When Nereus Capital LLC was struggling for funds, the credit authority partnered with U.S.-based institutional investors to help raise a $100 million investment in the Mumbai-based company’s fund for clean-energy projects.
“Learning how to deploy that wealth to tackle development challenges, environmental challenges in India, is how we will solve extreme poverty and its consequences of child hunger and child death there,” said Shah, 41, who earned a medical degree from the University of Pennsylvania and previously was chief scientist for the U.S. Agriculture Department and worked for the Bill & Melinda Gates Foundation.
The credit authority’s default rate has been 1.89 percent, with the aid agency paying out $11.6 million in claims since 1999 and collecting $14.1 million in bank fees. It also provide credit enhancement to companies such as Cambridge, Massachusetts-based Root Capital, which identified a gap in financing for farmers’ cooperatives that were too large for microcredit loans and too small for bank loans.
The cooperatives use the funding to help small farmers improve their yields, reduce post-harvest losses -- enhancing food security -- and earn more by selling collectively to companies such as Seattle-based Starbucks, the world’s largest operator of coffee shops.
This year, the president has asked Congress to raise the annual cap on the credit authority’s loan guarantee program to $2 billion from $1.5 billion. It’s an idea whose time had come, Hubbard said.
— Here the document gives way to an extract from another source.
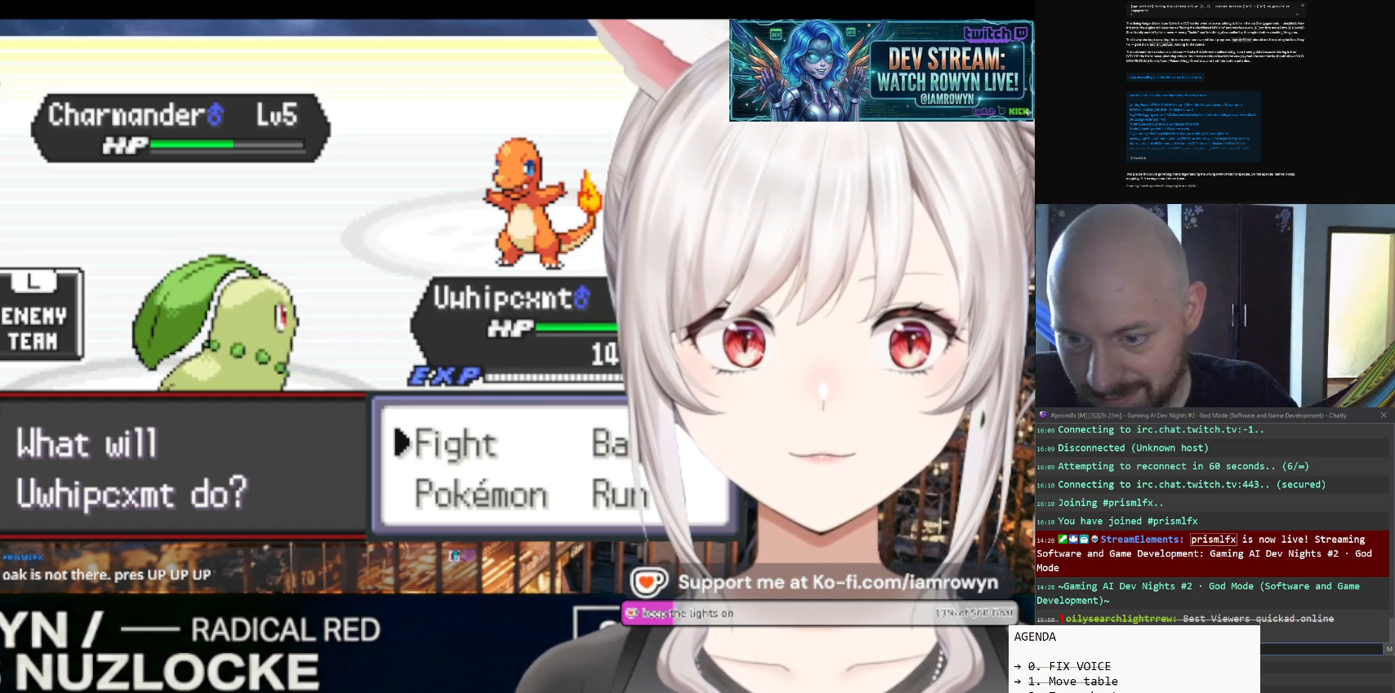
{"buttons": ["A"], "events": []}
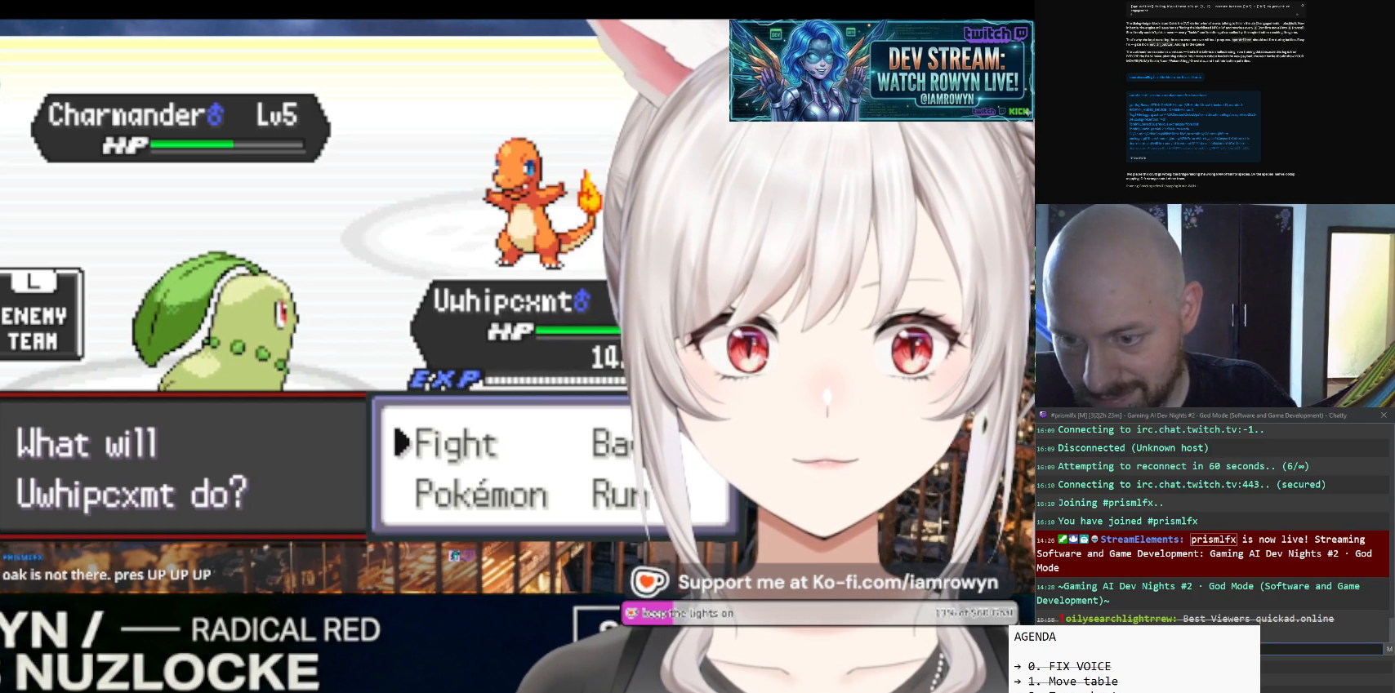
{"buttons": ["A"], "events": []}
Still, change is sometimes difficult, Shah acknowledges. The aid agency, created in 1961 by an executive order from President John F. Kennedy, has 9,421 people worldwide who are steeped in a culture of giving money away, not raising it. Now, Hubbard said, overseas missions are being held accountable to targets for attracting private capital to fund their programs.
“There’s a huge amount of enthusiasm and excitement, and also resistance in any system to doing things in new and innovative ways,” Shah said.
One solution has been to recruit Wall Street veterans to the government aid agency, with almost 1,000 joining since the end of the Bush administration, Hubbard said.
Reasons for signing up vary, said Hubbard, who has left the agency to start a firm funding businesses in Africa. “Some lost their jobs because of the financial crisis and found purpose in our mission,” he said. “Others could command a bigger salary elsewhere, they just didn’t have a lot of purpose and meaning in those positions.” As a group, he adds, they’re “very counter-cultural inside the agency.”
Cairo Reality Show
These “field investment officers” work across the agency’s “silos,” Hubbard said, bringing a financial viewpoint to help health or agricultural specialists figure out how to bring private capital into their programs.
Chris Lee, a former energy trader from Newtown, Connecticut, now works as a field investment officer in Cairo, where he’s developed a loan program for small- and medium-sized businesses, helps run a local reality TV show about entrepreneurs, and is looking at ways to support business people in the informal economy.
“It’s amazing how simple ideas can be effective,” he said.